Organizations digitizing large-scale Indian language document collections, government archives, legal case files, medical records, historical newspapers see 10-50x productivity improvements. Single-document processing or English-only workflows may not justify the platform investment compared to general-purpose OCR.
Accessing Sarvam Akshar in February 2026
Sarvam AI operates Akshar as part of its sovereign AI platform hosted on Indian compute infrastructure. The company offers API access and a web-based workbench interface. Pricing details were not disclosed in the February 2026 launch announcement.
Developers can access Sarvam Vision’s underlying model through the company’s API for integration into custom workflows. The Sarvam Indic OCR Bench is available for researchers evaluating document intelligence models on Indian languages.
India’s document digitization challenge spans 1.4 billion people, 22 official languages, and centuries of paper records stored in sub-optimal conditions. Sarvam Akshar represents the first production-ready solution architected specifically for this complexity. The 87% average accuracy across all Indic scripts isn’t just a benchmark win, it’s the threshold where automated document processing becomes economically viable at population scale.
Frequently Asked Questions (FAQs)
What makes Sarvam Akshar different from Google Cloud Vision OCR?
Sarvam Akshar was built specifically for Indian languages with dedicated models for each of the 22 official scripts. This results in 15-20% higher accuracy on Indic documents compared to Google Cloud Vision, which was primarily trained on English and European languages.
Can Sarvam Akshar process handwritten Indian language documents?
Yes. Sarvam Vision has been specifically trained on handwritten text across all 22 Indian languages. Accuracy is typically 5-8% lower for handwritten content compared to printed text, but significantly outperforms general-purpose OCR tools on Indian language handwriting.
How does visual grounding work in the Akshar workbench?
Visual grounding pinpoints exact pixel coordinates for each text element and structural component in documents. Users can click any block in the interface to see its corresponding location in the source image, enabling rapid verification workflows without full manual transcription.

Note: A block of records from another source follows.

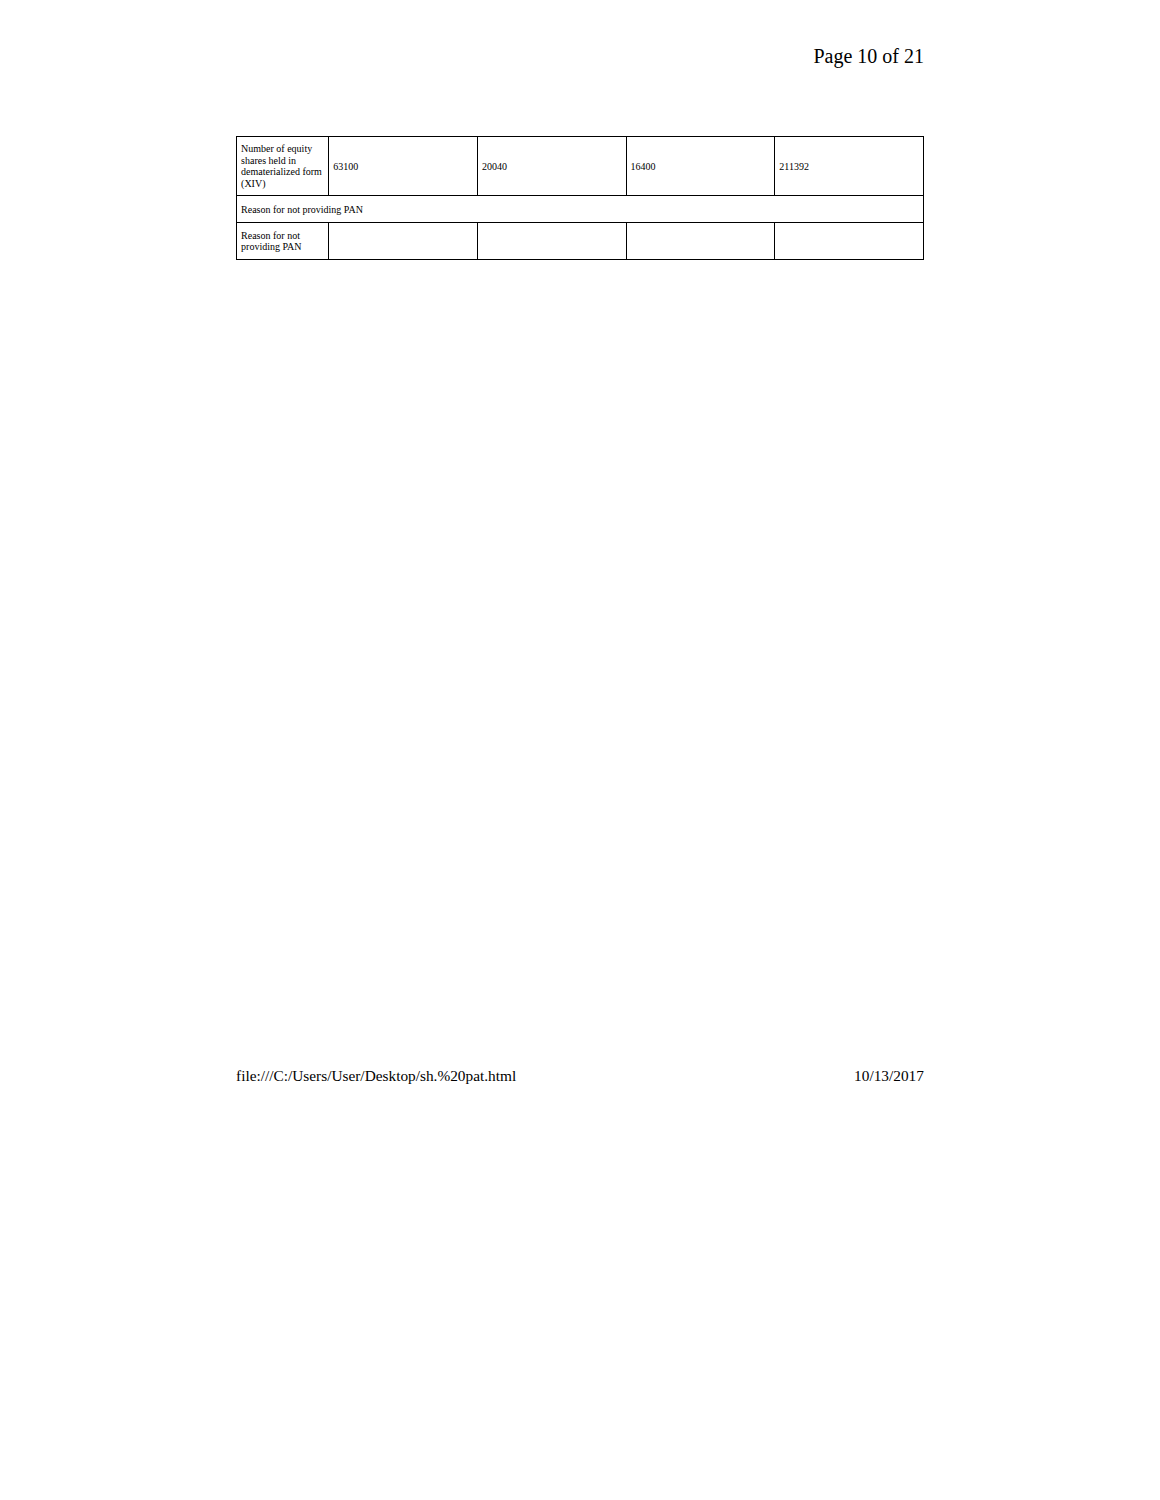Page 10 of 21
| Number of equity shares held in dematerialized form (XIV) | 63100 | 20040 | 16400 | 211392 |
| Reason for not providing PAN |
| Reason for not providing PAN | | | | |
file:///C:/Users/User/Desktop/sh.%20pat.html 10/13/2017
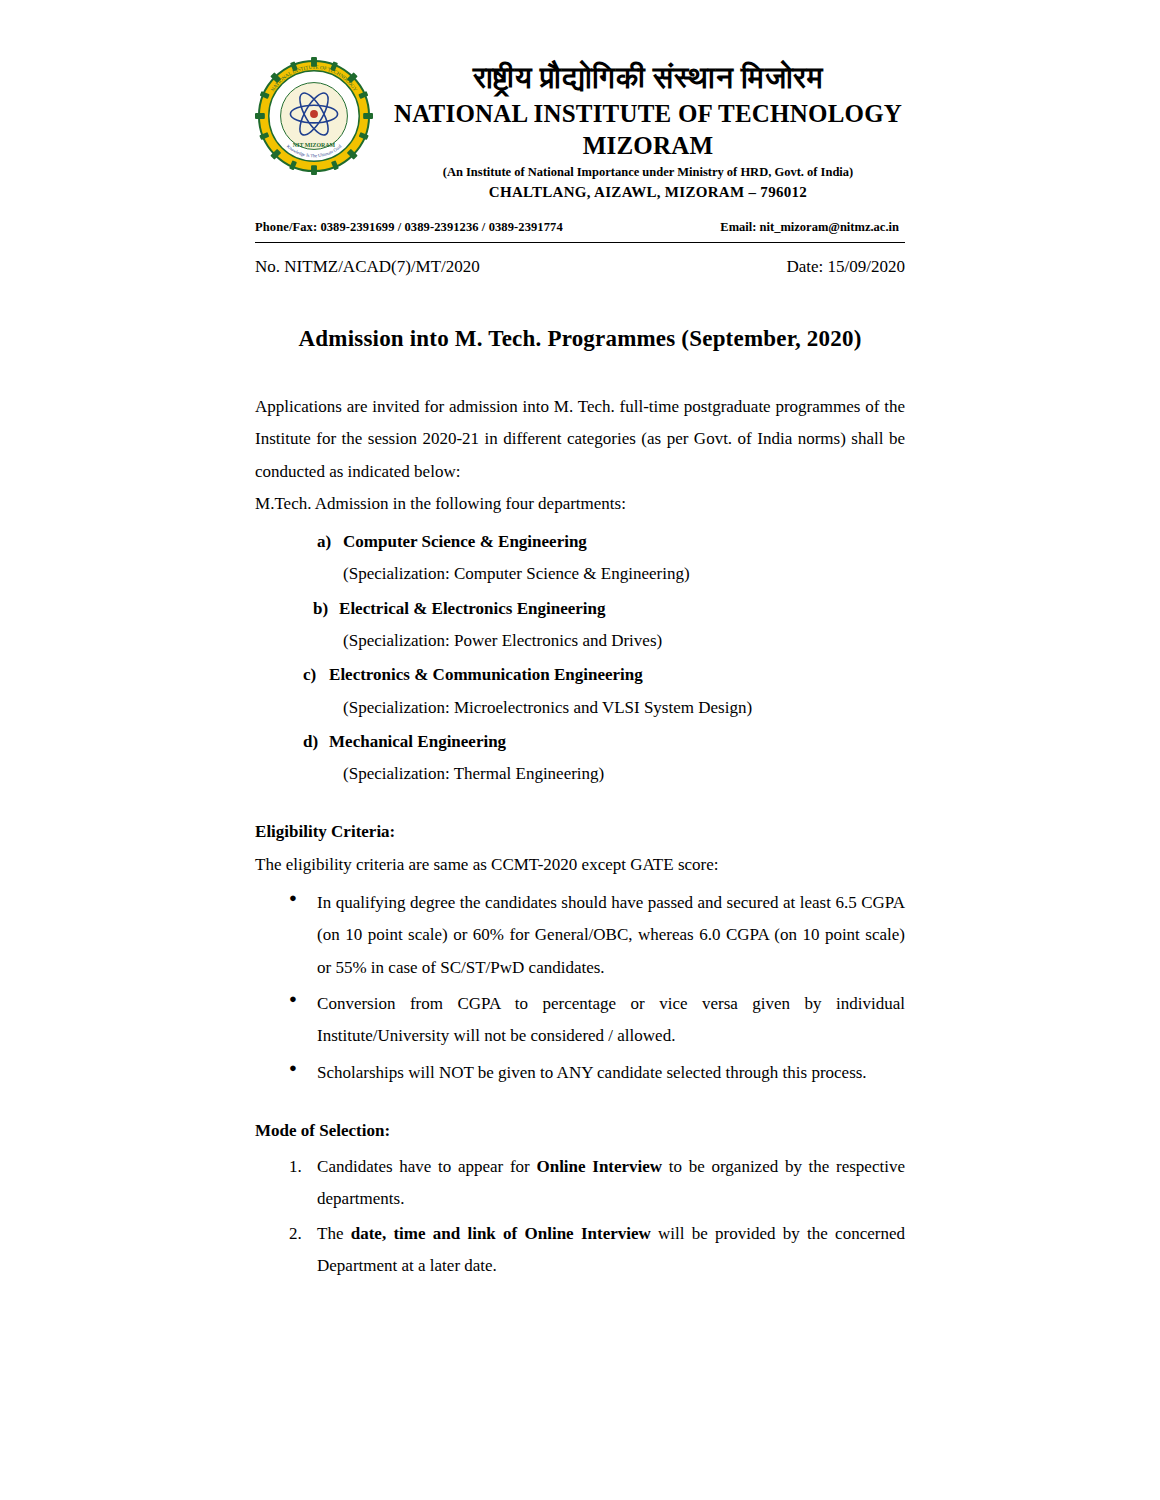NATIONAL INSTITUTE OF TECHNOLOGY Knowledge Is The Ultimate Goal NIT MIZORAM
राष्ट्रीय प्रौद्योगिकी संस्थान मिजोरम
NATIONAL INSTITUTE OF TECHNOLOGY MIZORAM
(An Institute of National Importance under Ministry of HRD, Govt. of India)
CHALTLANG, AIZAWL, MIZORAM – 796012
Phone/Fax: 0389-2391699 / 0389-2391236 / 0389-2391774 Email: nit_mizoram@nitmz.ac.in
No. NITMZ/ACAD(7)/MT/2020 Date: 15/09/2020
Admission into M. Tech. Programmes (September, 2020)
Applications are invited for admission into M. Tech. full-time postgraduate programmes of the Institute for the session 2020-21 in different categories (as per Govt. of India norms) shall be conducted as indicated below:
M.Tech. Admission in the following four departments:
a) Computer Science & Engineering
(Specialization: Computer Science & Engineering)
b) Electrical & Electronics Engineering
(Specialization: Power Electronics and Drives)
c) Electronics & Communication Engineering
(Specialization: Microelectronics and VLSI System Design)
d) Mechanical Engineering
(Specialization: Thermal Engineering)
Eligibility Criteria:
The eligibility criteria are same as CCMT-2020 except GATE score:
In qualifying degree the candidates should have passed and secured at least 6.5 CGPA (on 10 point scale) or 60% for General/OBC, whereas 6.0 CGPA (on 10 point scale) or 55% in case of SC/ST/PwD candidates.
Conversion from CGPA to percentage or vice versa given by individual Institute/University will not be considered / allowed.
Scholarships will NOT be given to ANY candidate selected through this process.
Mode of Selection:
Candidates have to appear for Online Interview to be organized by the respective departments.
The date, time and link of Online Interview will be provided by the concerned Department at a later date.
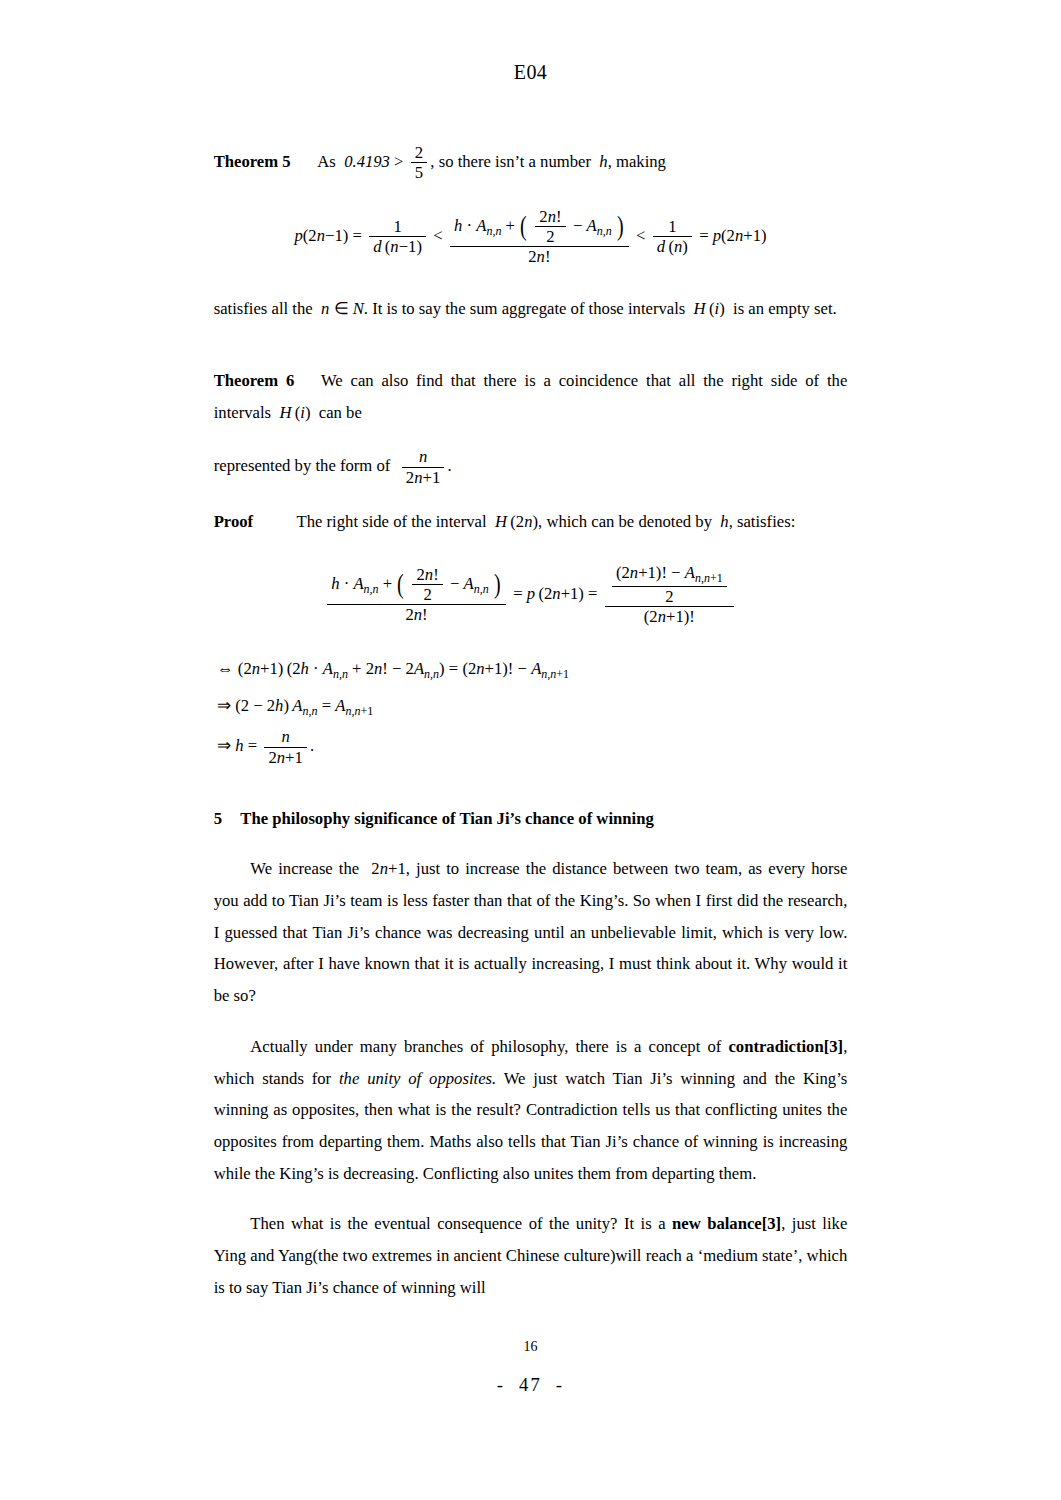E04
Theorem 5 As 0.4193 > 25, so there isn’t a number h, making
p(2n−1) = 1 d (n−1) < h · An,n + ( 2n!2 − An,n ) 2n! < 1 d (n) = p(2n+1)
satisfies all the n ∈ N. It is to say the sum aggregate of those intervals H (i) is an empty set.
Theorem 6 We can also find that there is a coincidence that all the right side of the intervals H (i) can be
represented by the form of n 2n+1.
Proof The right side of the interval H (2n), which can be denoted by h, satisfies:
h · An,n + ( 2n!2 − An,n ) 2n! = p (2n+1) = (2n+1)! − An,n+12 (2n+1)!
⇔ (2n+1) (2h · An,n + 2n! − 2An,n) = (2n+1)! − An,n+1
⇒ (2 − 2h) An,n = An,n+1
⇒ h = n 2n+1.
5 The philosophy significance of Tian Ji’s chance of winning
We increase the 2n+1, just to increase the distance between two team, as every horse you add to Tian Ji’s team is less faster than that of the King’s. So when I first did the research, I guessed that Tian Ji’s chance was decreasing until an unbelievable limit, which is very low. However, after I have known that it is actually increasing, I must think about it. Why would it be so?
Actually under many branches of philosophy, there is a concept of contradiction[3], which stands for the unity of opposites. We just watch Tian Ji’s winning and the King’s winning as opposites, then what is the result? Contradiction tells us that conflicting unites the opposites from departing them. Maths also tells that Tian Ji’s chance of winning is increasing while the King’s is decreasing. Conflicting also unites them from departing them.
Then what is the eventual consequence of the unity? It is a new balance[3], just like Ying and Yang(the two extremes in ancient Chinese culture)will reach a ‘medium state’, which is to say Tian Ji’s chance of winning will
16
- 47 -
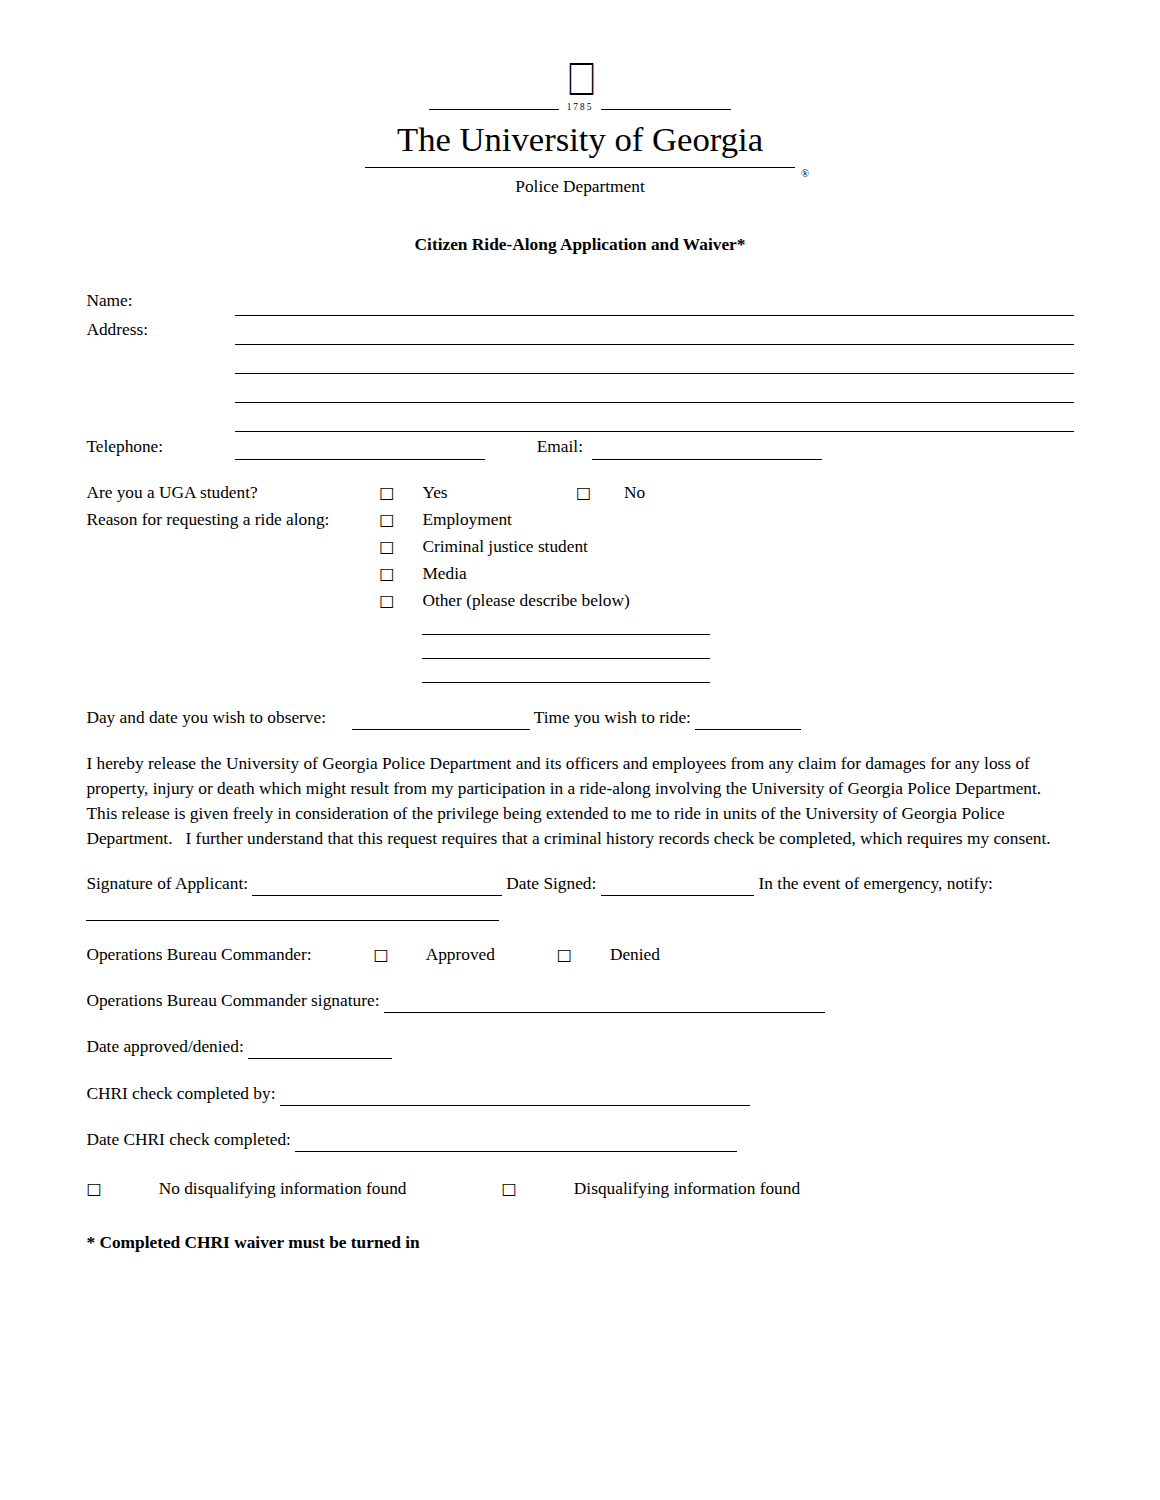⎕
1785
The University of Georgia
®
Police Department
Citizen Ride-Along Application and Waiver*
| Name: | |
| Address: | |
| Telephone: | Email: |
| Are you a UGA student? | □ | Yes | □ | No |
| Reason for requesting a ride along: | □ | Employment |
| | □ | Criminal justice student |
| | □ | Media |
| | □ | Other (please describe below) |
Day and date you wish to observe: Time you wish to ride:
I hereby release the University of Georgia Police Department and its officers and employees from any claim for damages for any loss of property, injury or death which might result from my participation in a ride-along involving the University of Georgia Police Department. This release is given freely in consideration of the privilege being extended to me to ride in units of the University of Georgia Police Department. I further understand that this request requires that a criminal history records check be completed, which requires my consent.
Signature of Applicant: Date Signed: In the event of emergency, notify:
Operations Bureau Commander: □ Approved □ Denied
Operations Bureau Commander signature:
Date approved/denied:
CHRI check completed by:
Date CHRI check completed:
□ No disqualifying information found □ Disqualifying information found
* Completed CHRI waiver must be turned in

Which Indian languages does Sarvam Akshar support?
Akshar processes all 22 official Indian languages: Hindi, Bengali, Tamil, Telugu, Marathi, Malayalam, Kannada, Odia, Punjabi, Gujarati, Urdu, Sindhi, Santhali, Sanskrit, Nepali, Manipuri, Maithili, Konkani, Kashmiri, Dogri, Bodo, and Assamese.
What accuracy does Sarvam Akshar achieve on Telugu and Kannada documents?
Sarvam Vision achieves 87.70% word accuracy on Telugu and 89.89% on Kannada based on the Sarvam Indic OCR Bench. This outperforms GPT-5.2 (35.70% Telugu, 26.49% Kannada) and Claude Opus 4.5 (71.28% Telugu, 77.41% Kannada) by significant margins.
Can Akshar handle documents with multiple languages on the same page?
Yes. Sarvam Akshar automatically detects language switches and maintains context across different scripts within a single document. This is particularly useful for Indian government forms, academic papers, and business correspondence that mix English with regional languages.
How long does it take to process a 100-page historical document?
Processing speed depends on document quality and complexity. For 19th-century manuscripts with archaic fonts, Akshar enables experts to validate 200-300 pages per day versus 2-3 pages with traditional OCR workflows, a 100x productivity improvement.
Is Sarvam Akshar suitable for small businesses or individual researchers?
Akshar delivers maximum ROI for organizations processing large-scale document collections (10,000+ pages). Single-document workflows or English-only content may not justify the platform investment compared to general-purpose OCR tools.